Las enseñanzas de la infancia

Yo no conocí en mi infancia
sombra, sino resolana.

A.R.

En una de sus más famosas cartas, Rilke encomiaba el tesoro de la niñez. Respondiendo a cómo encontrar material para los versos, el poeta checo afirma que es posible incluso escribir poesía estando confinado. La ceguera y sordez por los muros no impide que la inspiración toque al poeta. El consejo puede prestarse a diferentes interpretaciones. Por un lado, los recuerdos infantiles pueden ser traídos de vuelta mediante los versos. En el confinamiento quizá no se vea o escuche nada, pero la memoria suple a los sentidos. Sufriendo por la sequía de versos o con las maravillas reservadas, la nostalgia es consuelo. Aquello que viví lo contemplo con mirada melancólica. La desdicha presente se hace soportable con la felicidad pasada; la niñez ilumina la adultez sombría. La jovialidad infantil es una experiencia que jamás será alcanzada.
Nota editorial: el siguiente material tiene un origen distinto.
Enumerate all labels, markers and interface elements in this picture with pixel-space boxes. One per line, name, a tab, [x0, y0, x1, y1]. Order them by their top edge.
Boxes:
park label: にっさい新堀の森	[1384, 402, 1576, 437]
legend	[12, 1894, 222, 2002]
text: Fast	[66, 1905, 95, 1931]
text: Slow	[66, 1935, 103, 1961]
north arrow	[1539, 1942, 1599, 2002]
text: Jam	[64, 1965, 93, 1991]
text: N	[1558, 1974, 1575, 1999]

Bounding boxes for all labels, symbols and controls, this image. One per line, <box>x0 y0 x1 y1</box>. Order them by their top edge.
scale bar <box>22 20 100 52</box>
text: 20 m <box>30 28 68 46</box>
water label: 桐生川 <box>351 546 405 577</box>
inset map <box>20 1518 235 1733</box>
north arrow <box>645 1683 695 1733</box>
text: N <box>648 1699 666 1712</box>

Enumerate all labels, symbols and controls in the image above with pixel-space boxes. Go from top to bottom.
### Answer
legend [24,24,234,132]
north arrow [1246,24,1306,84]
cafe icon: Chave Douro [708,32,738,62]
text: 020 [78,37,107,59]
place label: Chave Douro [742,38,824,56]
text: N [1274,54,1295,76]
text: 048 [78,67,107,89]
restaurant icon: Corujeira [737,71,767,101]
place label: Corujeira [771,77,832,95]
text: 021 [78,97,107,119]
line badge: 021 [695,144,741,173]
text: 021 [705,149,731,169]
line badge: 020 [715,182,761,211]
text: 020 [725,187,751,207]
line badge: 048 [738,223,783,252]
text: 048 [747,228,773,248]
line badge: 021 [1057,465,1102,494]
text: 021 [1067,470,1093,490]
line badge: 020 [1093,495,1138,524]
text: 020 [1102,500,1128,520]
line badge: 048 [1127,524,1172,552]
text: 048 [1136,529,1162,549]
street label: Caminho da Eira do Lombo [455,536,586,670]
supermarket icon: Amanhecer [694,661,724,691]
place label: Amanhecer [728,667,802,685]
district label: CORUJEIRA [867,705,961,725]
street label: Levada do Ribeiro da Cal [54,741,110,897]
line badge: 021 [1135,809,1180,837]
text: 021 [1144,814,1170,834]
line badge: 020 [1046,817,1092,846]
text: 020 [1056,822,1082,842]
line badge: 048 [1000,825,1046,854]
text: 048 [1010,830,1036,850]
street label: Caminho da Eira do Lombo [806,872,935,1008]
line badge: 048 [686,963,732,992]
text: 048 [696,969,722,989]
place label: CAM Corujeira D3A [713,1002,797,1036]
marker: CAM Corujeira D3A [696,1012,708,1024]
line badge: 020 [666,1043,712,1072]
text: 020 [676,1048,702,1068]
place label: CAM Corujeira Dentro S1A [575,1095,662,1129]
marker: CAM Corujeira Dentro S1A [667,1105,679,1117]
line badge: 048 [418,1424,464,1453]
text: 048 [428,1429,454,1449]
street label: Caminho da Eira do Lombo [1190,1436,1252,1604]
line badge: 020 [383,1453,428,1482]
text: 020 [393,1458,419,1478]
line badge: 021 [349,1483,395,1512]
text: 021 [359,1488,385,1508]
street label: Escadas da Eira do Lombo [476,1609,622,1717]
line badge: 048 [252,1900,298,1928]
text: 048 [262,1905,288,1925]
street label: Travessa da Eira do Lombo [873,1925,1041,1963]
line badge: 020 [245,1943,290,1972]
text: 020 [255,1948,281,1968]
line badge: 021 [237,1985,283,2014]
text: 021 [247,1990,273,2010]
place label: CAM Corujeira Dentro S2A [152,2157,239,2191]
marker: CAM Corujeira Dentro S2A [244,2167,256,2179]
Parece extraño —o hasta rídiculo— cuando un adulto se comporta como un niño. No es bien visto que haga berrinches, no logre mantener disciplina, sea inquieto o tenga aficiones en asuntos nada trascendentales. La comparación con un infante puede volverse un insulto. Ser tachado como inmaduro es denostarlo por no haber dejado aquella actitud poco seria. Todavía se entretiene y concentra con bagatelas. Curiosamente esta satisfacción al jugar, por ejemplo, no tiene parangón. Ninguna actividad llega a compararse con el juego, de ahí que la niñez sea mirada con nostalgia. Eso bello nunca será vivido otra vez.

En Sol de Monterrey su autor también le da mucha importancia a la infancia. La rememoración acerca del sol revive las imágenes del pasado: patios diáfanos, arcos de luz, el huerto ardiente. El lector no sólo percibe la alegría refulgente que atraviesa los versos, no sólo es una evocación eufórica de la niñez. Hacia el final, cuando el poeta marcha de su casa con hato en la espalda, menciona a su corazón que lleva sol para rato  y lo conserva como tesoro inagotable. Aquello iluminado por el sol, los rincones de la casa, las  aventuras del Niño Andante y su fiel escudero, no abandonan al adulto. Desde ahora la clara luz alumbrará lo que haya en el camino, así como lo hizo con los alrededores en la infancia.

Según el último poema, la niñez no es únicamente entrañable. Algo de ella nunca nos deja y en las mejores condiciones nos acompaña. Una particular disposición que nos hace admirarnos por lo que vemos, aunque haya sido recurrente. La cotidianidad no se desdibuja; no se pierde entre las tinieblas. Al ser niños creemos nuestras historias no sólo por pecar de cándidos. Creemos que es posible todo por no aferrarnos a lo que sabemos o miramos. Sería más ingenuo creer que las primeras impresiones son las únicas. Bajo la luz solar todo nos parece claro. Y esta misma luz nos infunde calidez.